Vadgama believes that using serifs is as much about aesthetics as it is about building trust between users and brands. Some font choices indicate trust, even on a pre-conscious psychological level. Sans serifs (Arials, Calibiris, and Helviticas) are very clean and compatible with computers. Good old Times New Roman, and similar typographic designs, can make you feel more dignified. Recently, Vadgama was doing some branding work with an AI startup (since shut down), which favored serif text. “A big part of it is: How do we position ourselves in a way that people won’t be afraid of us?” she says.
Serifs can help build that conviction, or at least the illusion of it. The Times New Roman newspaper itself was created in the 1930s by the British newspaper The Times. The typeface carries a certain authoritative weight. Books and newspapers are printed using it. It was almost uniform in the decades before screen reading. Perhaps the most famous is the Encyclopedia Britannica – arguably the authoritative compendium of human knowledge, at least before the World Wide Web – which was featured in The Times.

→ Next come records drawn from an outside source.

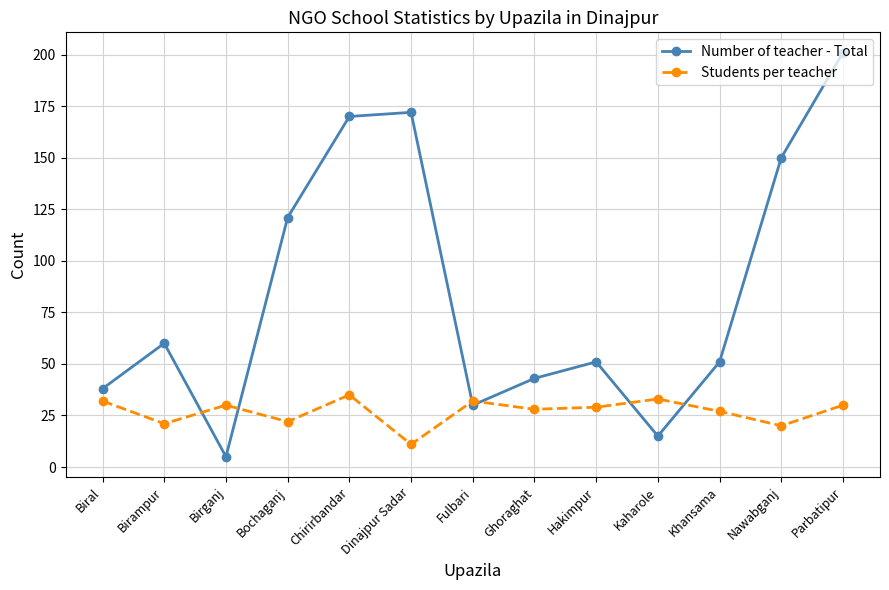

Is it true that Number of teacher - Total equals 268 at Nawabganj?

False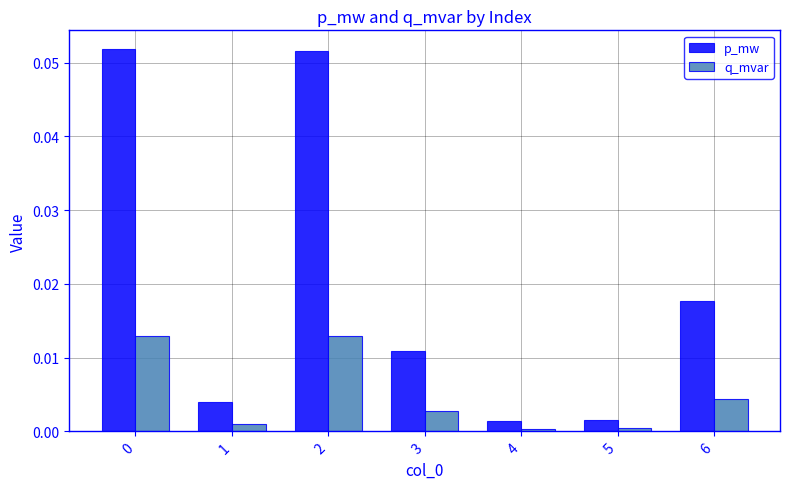

Between 0 and 1, which series saw the biggest shift?

p_mw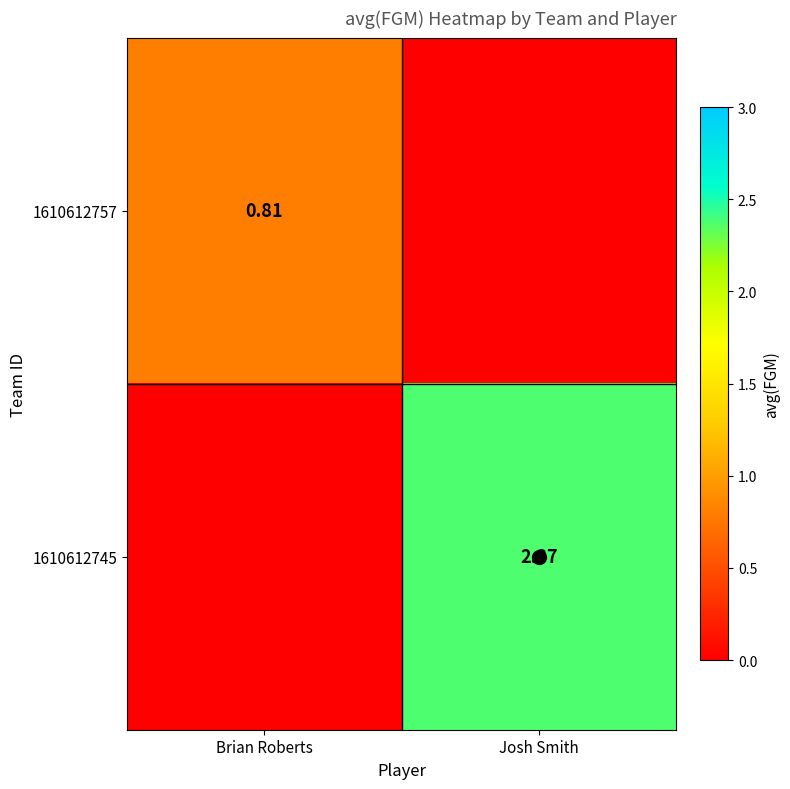

How many data points in 1610612757 are above 0?

1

“In the general public, serif has scientific connotations,” says Ali Qadir, head of the graphic design department at the Ontario College of Art and Design in Toronto. “Claude is interesting. He uses this slightly brown background to reflect the page of a book. It kind of emulates the feeling of reading print. And print has deeper associations with confidence.”
As reported New York TimesEven the US State Department returned to using Times New Roman after Secretary of State Marco Rubio criticized Calibri as “casual,” linking the department’s adoption of the sans serif typeface to some broader DEI initiatives under Biden.
Both Qadeer and Vadgama see the trend toward slavishness as a reaction to AI’s (and indeed literal) lack of soul, and a broader general skepticism of technology. They are not the only ones. Along with the “taste” rhetoric, people online have criticized the aestheticization of AI as “qualitative“and”Very ugly“.